Если не считать сбитой дорожки, все в комнате было так же, как оставалось с вечера: диван, гладко застеленный покрывалом, окно с вылинявшей занавеской, телевизор, стол с коробкой из-под туфель и мирно спящей жабой. Матвеевна уж было открыла рот, чтобы ругнуть самую себя за пустое паникерство, но, присмотревшись к жабе, вздрогнула и выронила будильник, который брякнулся об пол и, удивленно тренькнув, развалился на две половинки — жаба непостижимым образом за ночь окаменела.
— Чудеса! — пробормотала Анна Матвеевна и осторожно коснулась отполированной спины, проведя пальцами по острому хребту и лаково поблескивающим в дневном свете бородавкам. Странный зеленоватый камень щекотнул могильным холодом пальцы так, что они сами собой сложились в щепоть и взлетели ко лбу, творя крестное знамение. — Свят-свят-свят! Живый в помощи Вышняго, в крове Бога Небеснаго водворится… Водворится…
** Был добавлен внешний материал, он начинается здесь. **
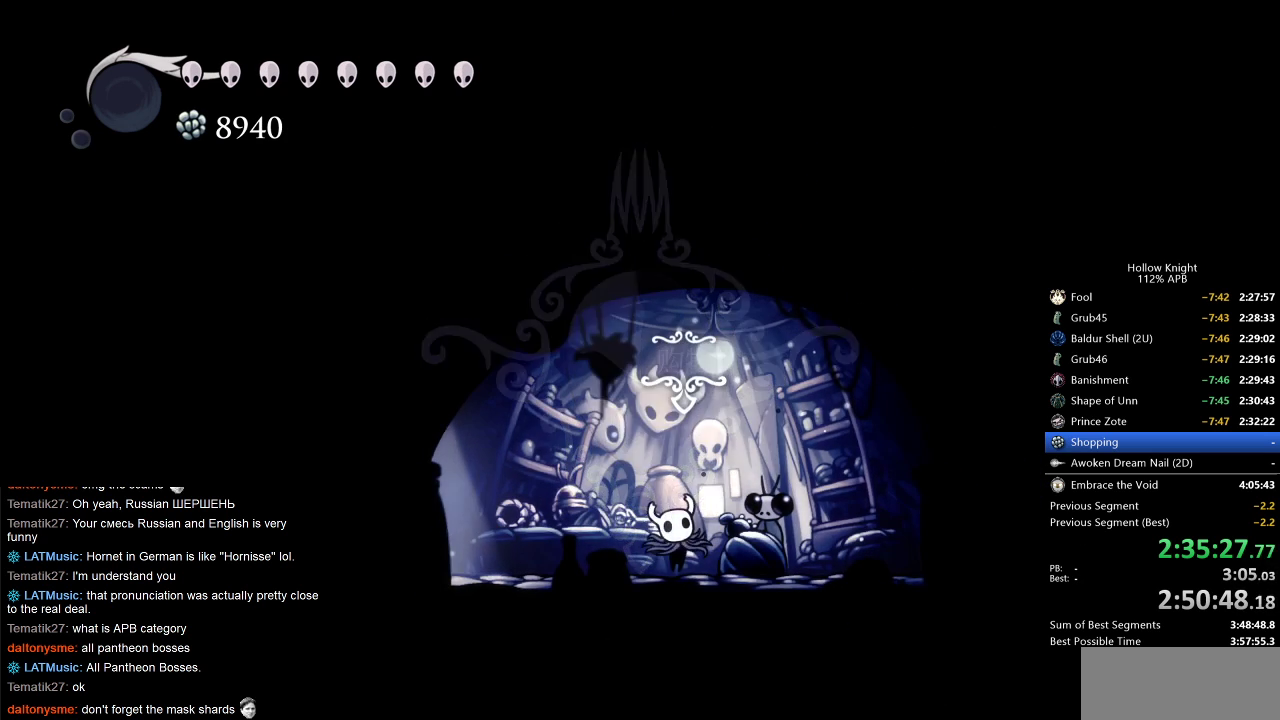
{"keys": [], "events": [[50, "up", "up"], [150, "up", "down"], [200, "up", "up"], [300, "up", "down"], [333, "up", "up"], [433, "up", "down"], [467, "up", "up"]]}
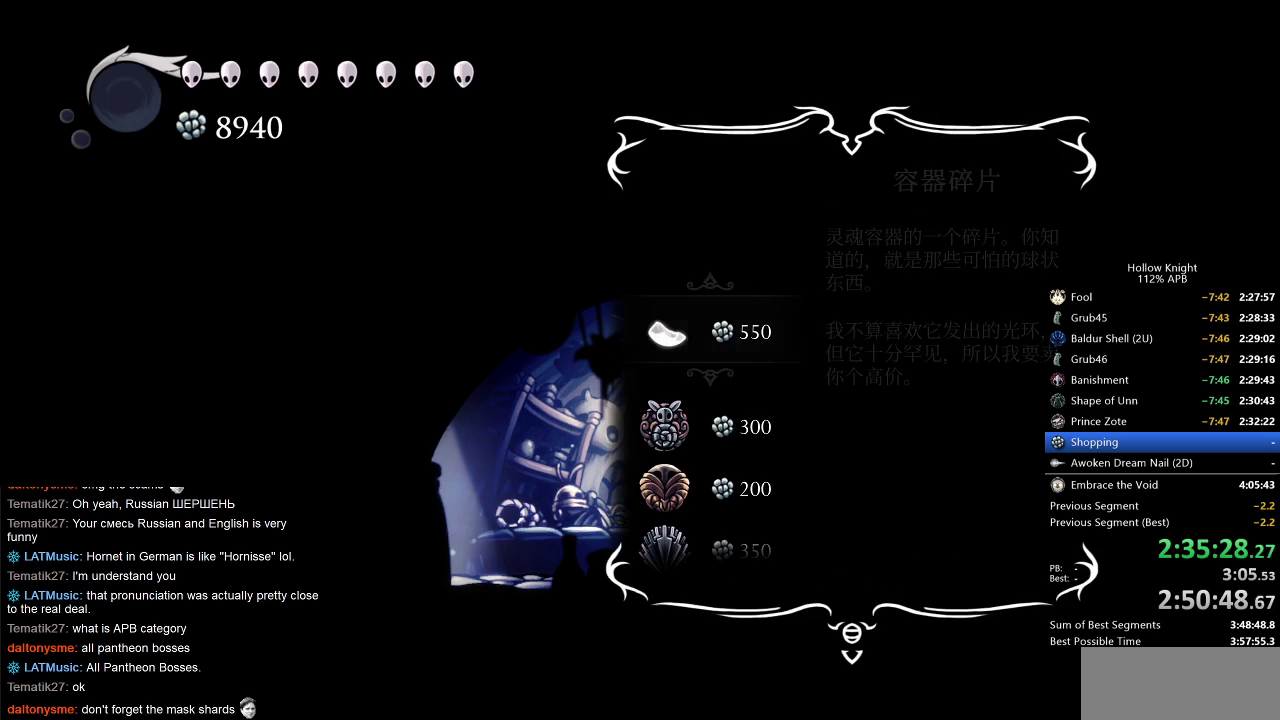
{"keys": [], "events": [[67, "up", "down"], [117, "up", "up"], [350, "down", "down"], [400, "down", "up"]]}
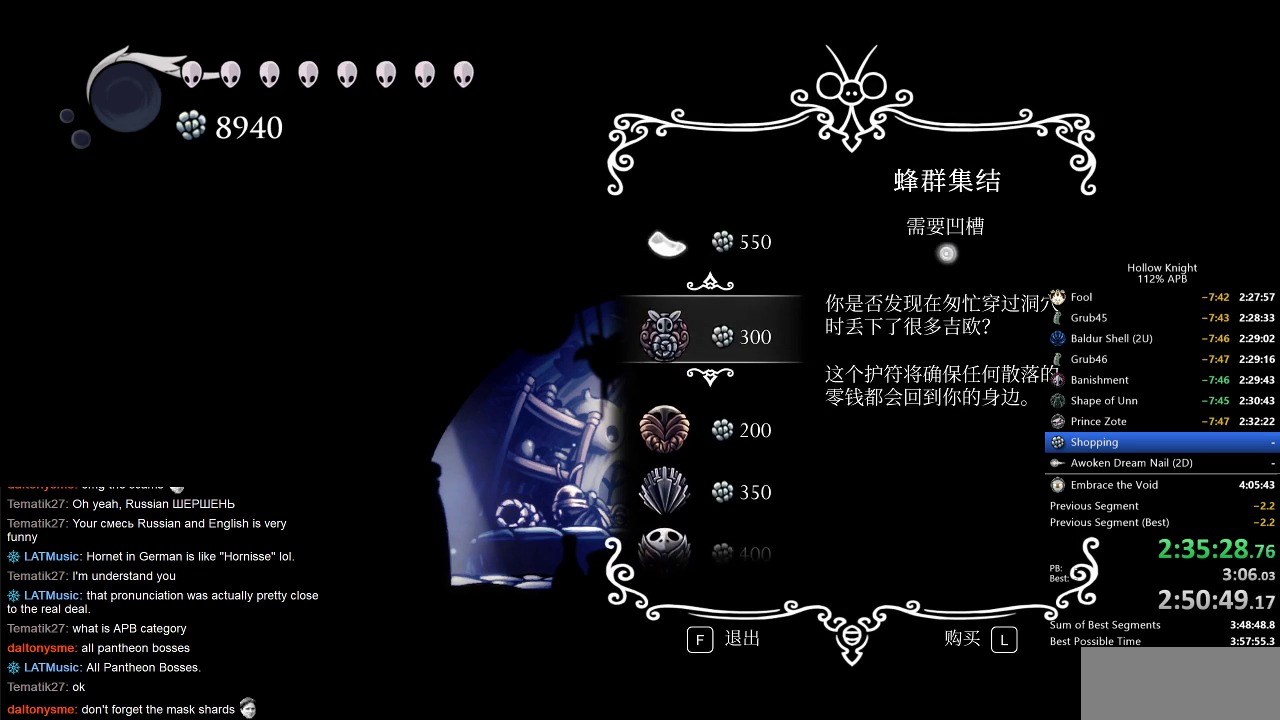
{"keys": ["jump"], "events": [[83, "jump", "down"], [133, "jump", "up"], [317, "jump", "down"], [367, "jump", "up"], [450, "jump", "down"]]}
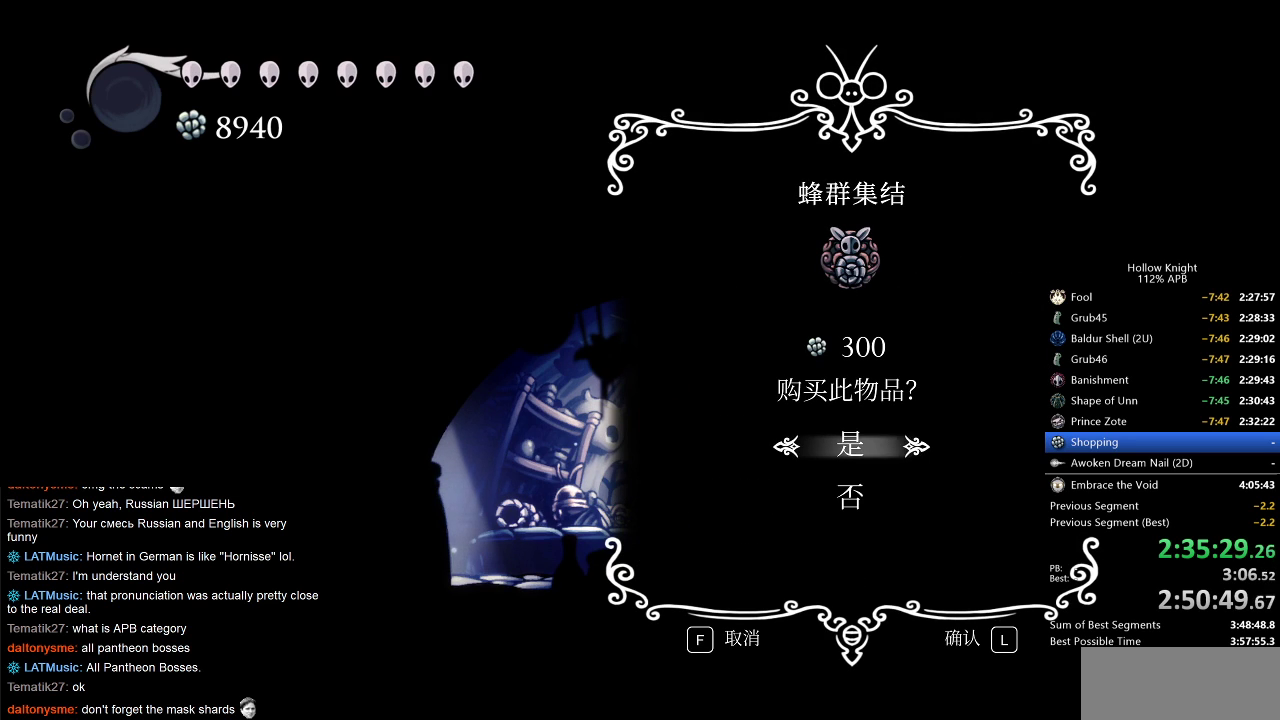
{"keys": [], "events": [[17, "jump", "up"], [100, "jump", "down"], [150, "jump", "up"], [183, "jump", "down"], [283, "jump", "up"]]}
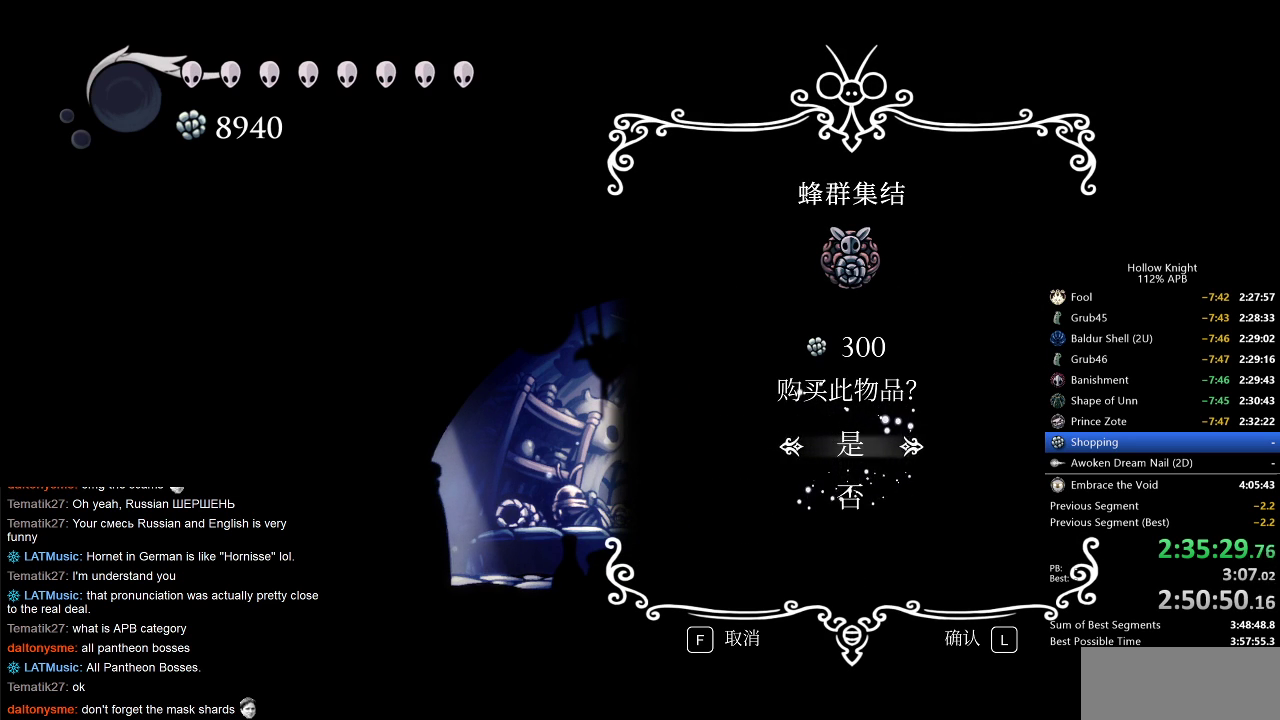
{"keys": [], "events": []}
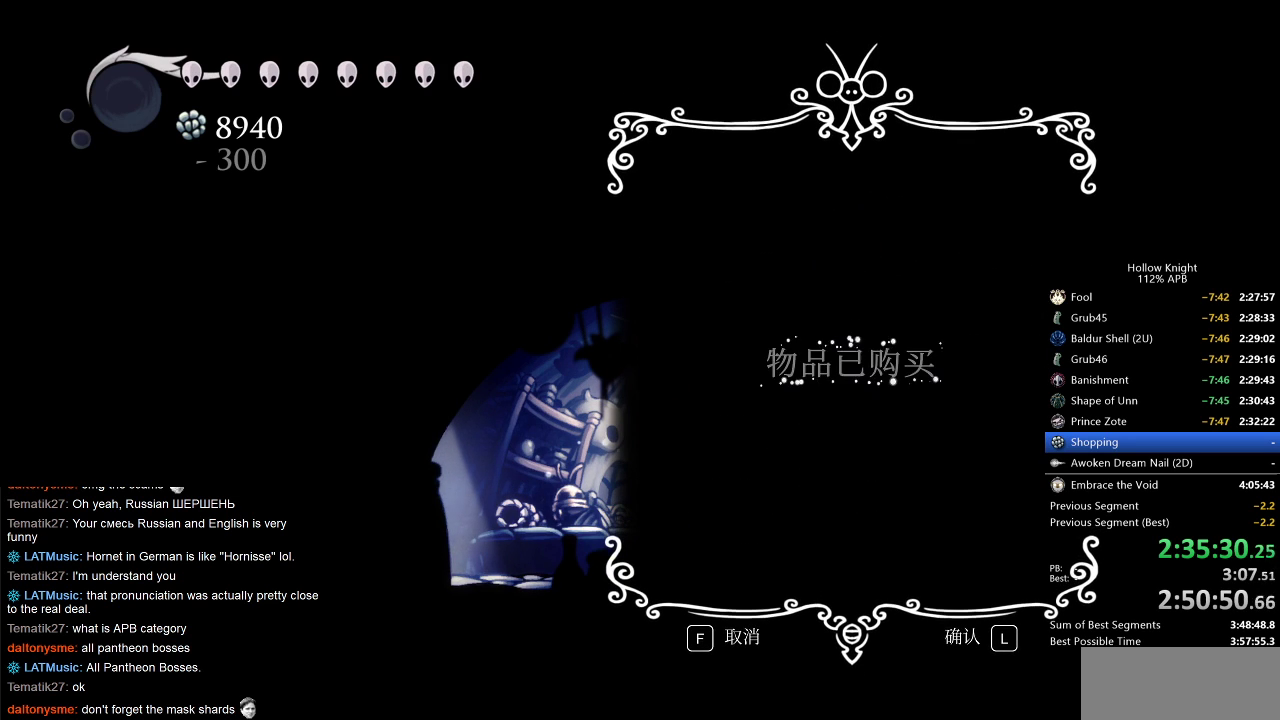
{"keys": [], "events": []}
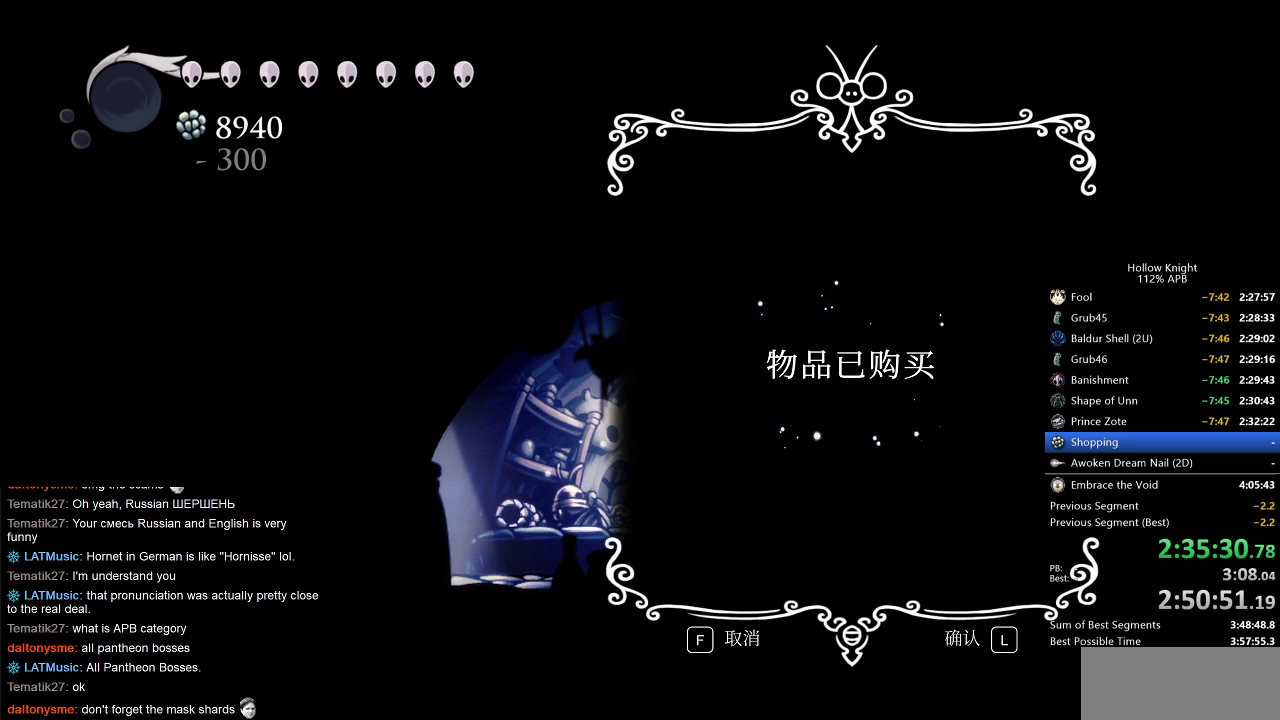
{"keys": [], "events": []}
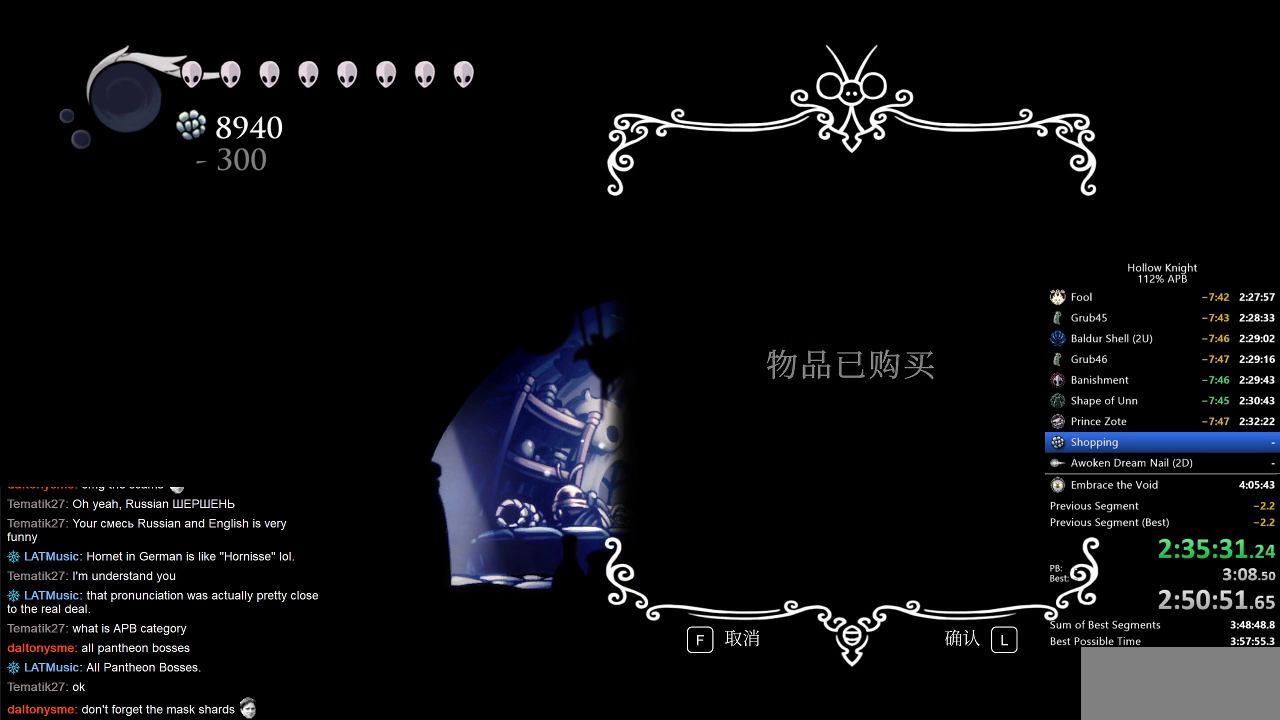
{"keys": [], "events": []}
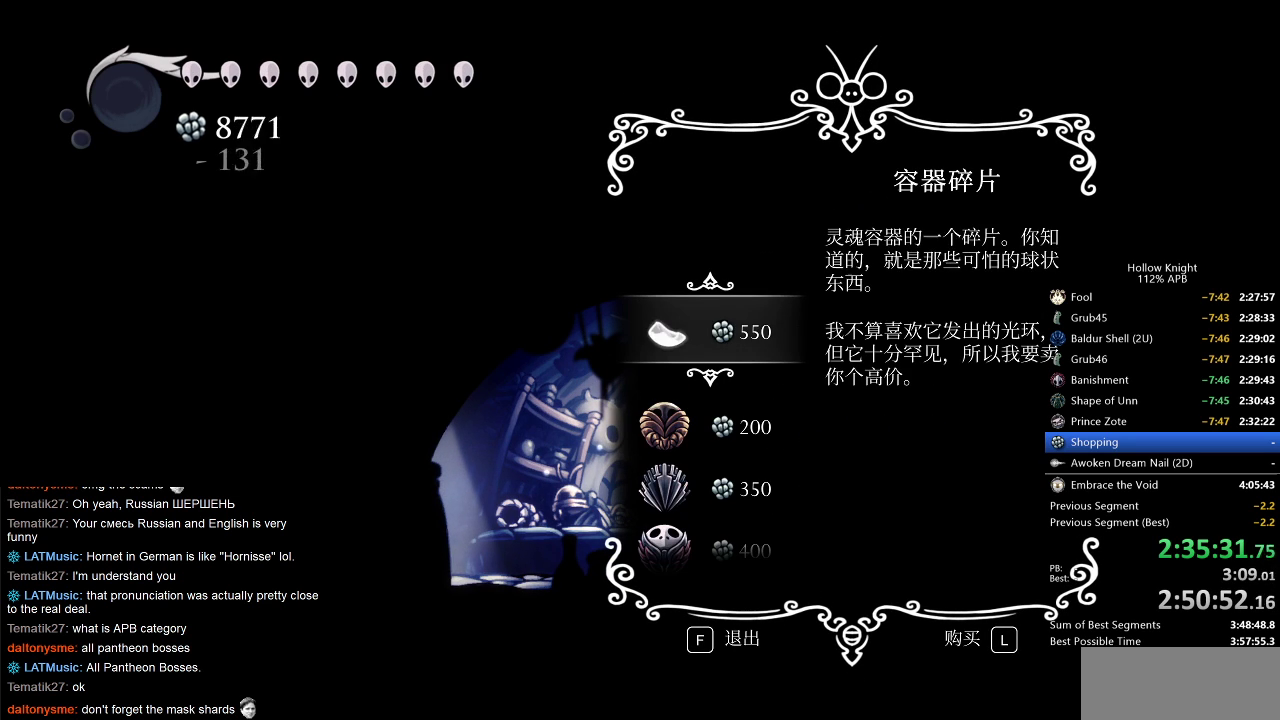
{"keys": ["jump"], "events": [[33, "down", "down"], [133, "down", "up"], [133, "jump", "down"], [183, "jump", "up"], [267, "jump", "down"], [317, "jump", "up"], [383, "jump", "down"], [417, "jump", "up"], [500, "jump", "down"]]}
Дальше псалом на ум не шел, хоть тресни, но в ответ на торопливый шепот под каменным брюхом что-то завозилось, зашуршало, и наружу высунулась цыплячья головка с клочками желтого пуха, неловко дернулась, потеряла равновесие и шлепнулась на сено, выдергивая на свет божий тщедушное тельце о четырех проволочных ножках. Матвеевна, застывшая с щепотью у пупка, ошалело смотрела, как цыпленок, помогая себе зачатками крыльев, с трудом поднялся, попытался шагнуть, но запутался в собственных ногах и снова упал, зашипев от обиды. И это неожиданное змеиное шипение окончательно вышибло из Матвеевны дух, и она тяжело рухнула в обморок, сдергивая со стола скатерть. А потому уже не видела, как вывалившийся из коробки птенец уютно устроился на ее мягкой груди, и, зябко подогнув под себя все четыре ножки, задремал.
Глава 3,
в которой Анна Матвеевна находит в птенце-неуроде родственную душу, подходит к его воспитанию с полной ответственностью и по ходу дела узнает о существование в Верхнем Кривино тайной организации
С этого мирного момента и началось их взаимное существование. Сперва Анна Матвеевна чуралась птенца, поскольку, во-первых, потеряв одного за другим Ванечку и подружку-жабу, не хотела больше обзаводиться привязанностями, чтобы потом душу не рвать понапрасну. А во-вторых, вполне справедливо находила жабьего вылупка уродцем, природной аномалией. Но со временем, так уж было устроено ее щедрое сердце, все равно привязалась. А там и его безобразие перестало мозолить глаз. Подумаешь, эка невидаль — четыре ноги! У любой скотины четыре и ничего, справляется. Ну и что из того, что у него хвост, как у ящерицы. Каждой божьей твари хвост положен, значит, есть в этом какая-то жизненная необходимость. Гребешок пробился странный, шипастый — ну, это уж у кого как. Люди тоже все разные. Вон, у Ленки-продавщицы верхняя губа коротка, на зубы не натягивается, и оттого всегда кажется, будто за прилавком стоит затянутая в ситец гигантская мышь. А Ссыка тоже непригляда, у него уши разные: одно, в отца, оттопыренное, а другое прижатое от матери. Смех один, а не внешность. У Васятки в этом вопросе все гармонично. Даже чешуйки одна в одну, ни кривее, ни краснее.